Tomava banho só uma vez por semana, no sábado. Para não ver o
seu corpo nu, não tirava nem as calcinhas nem o sutiã. No dia em que aconteceu
era sábado e não tinha portanto trabalho. Acordou muito cedo e tomou chá de
jasmim. Depois rezou. Depois saiu para tomar ar. Perto do Savoy Hotel
quase foi atropelada. Se isso acontecesse e ela morresse teria sido horrível
porque nada lhe aconteceria de noite. Foi ao ensaio do canto coral. Tinha voz
maviosa. Sim, era uma pessoa privilegiada.
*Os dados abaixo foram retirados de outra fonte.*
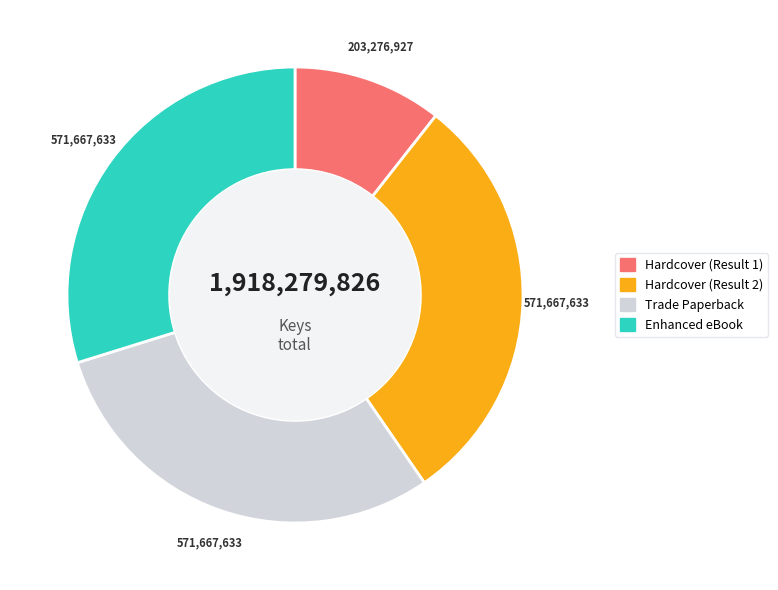

Is the sum of Enhanced eBook and Hardcover (Result 2) greater than half?

Yes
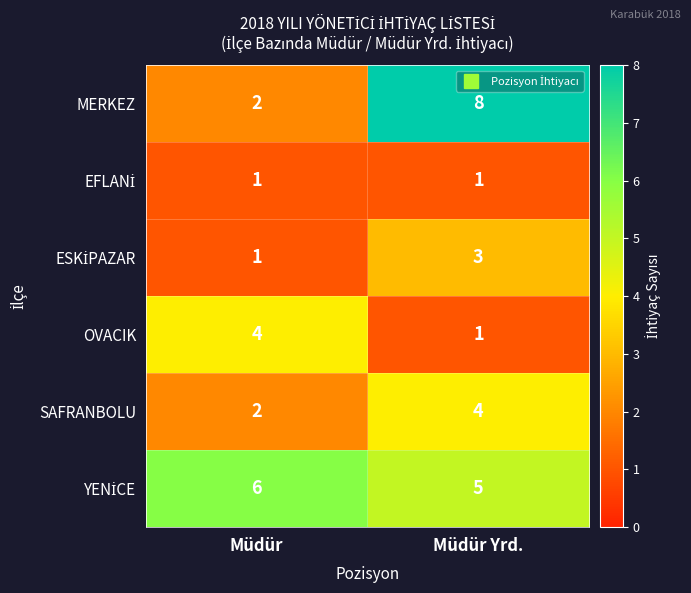

What is the sum of the SAFRANBOLU values at Müdür Yrd. and Müdür?

6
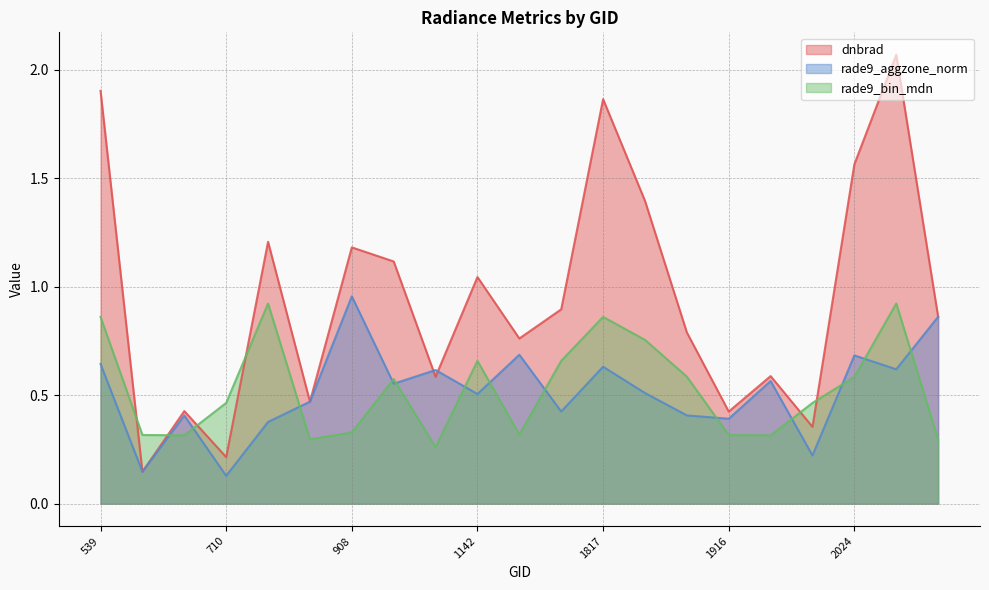

What are all the series names shown in the legend?

dnbrad, rade9_aggzone_norm, rade9_bin_mdn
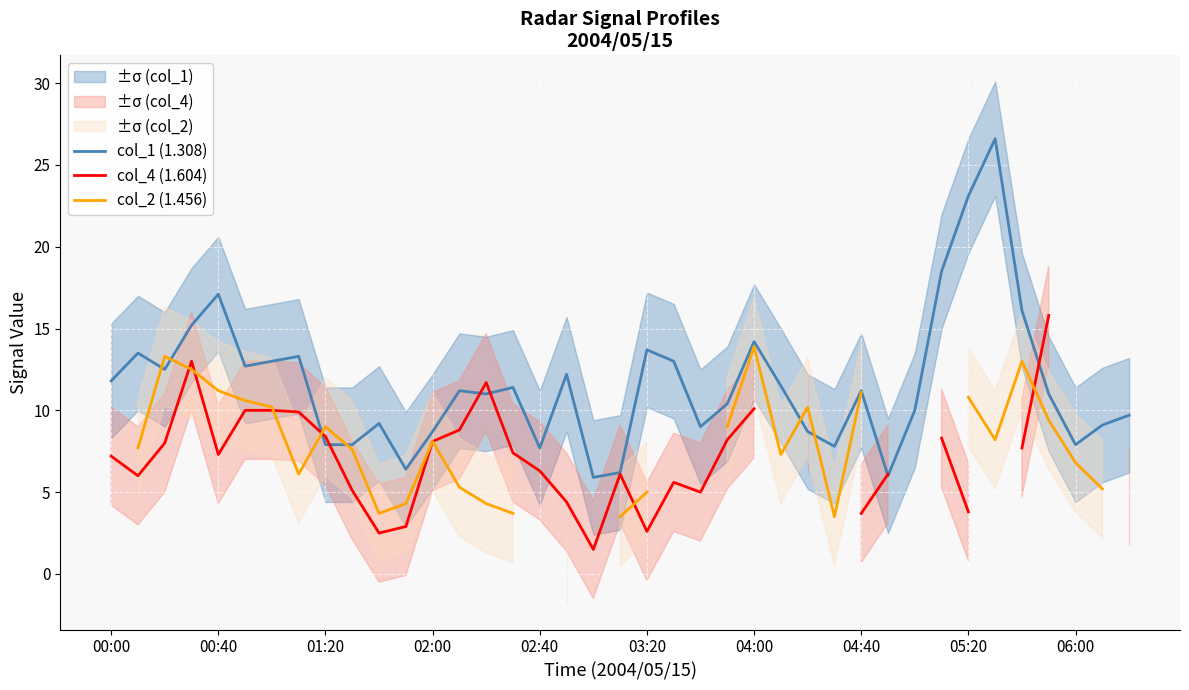

What is the minimum value for col_1 (1.308)?

5.9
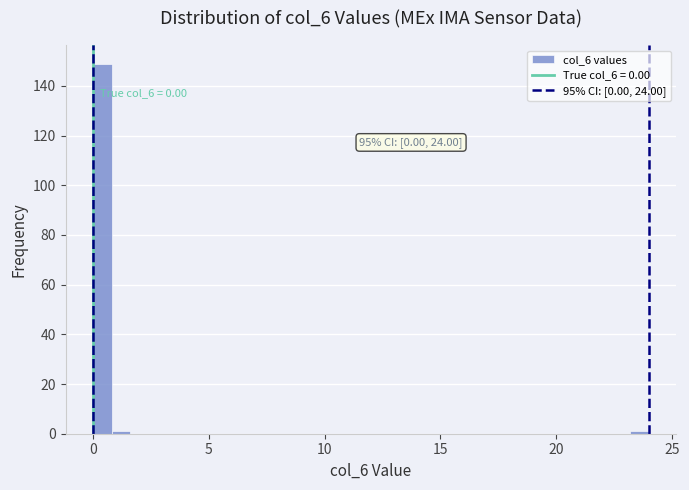

Read against the x-axis, roughly where is the centre of the tallest bar?

0.5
Depois foi almoçar e permitiu-se
comer camarão: estava tão bom que até parecia pecado. Então dirigiu-se ao Hyde
Park e sentou-se na grama. Levara uma Bíblia para ler. Mas, que Deus a
perdoasse, o sol estava tão guerrilheiro, tão bom, tão quente, que não leu
nada, ficou só sentada no chão sem coragem de se deitar. Procurou não olhar os
casais que se beijavam e se acariciavam sem a menor vergonha.
Depois foi para casa, regou as begônias e tomou banho. Então
visitou Mrs. Cabot que tinha noventa e sete anos. Levou-lhe um pedaço de
bolo com passas e tomaram chá. Miss Algrave sentia-se muito feliz,
embora… Bem, embora. Às sete horas
voltou para casa. Nada tinha a fazer. Então tricotou uma suéter para o Inverno. De cor esplendorosa: amarela como o sol. Antes de dormir tomou mais chá de jasmim com
biscoitos, escovou os dentes, mudou de roupa e meteu-se na cama. Suas cortinas
de gaze ela mesma fizera e pendurara. Era Maio. As cortinas se balançavam
à brisa dessa noite tão singular. Singular
por quê? Não sabia». In Clarice Lispector, A Via Crucis do Corpo,
Rocco, Rio de Janeiro, 1998, ISBN 85-325-0950-9.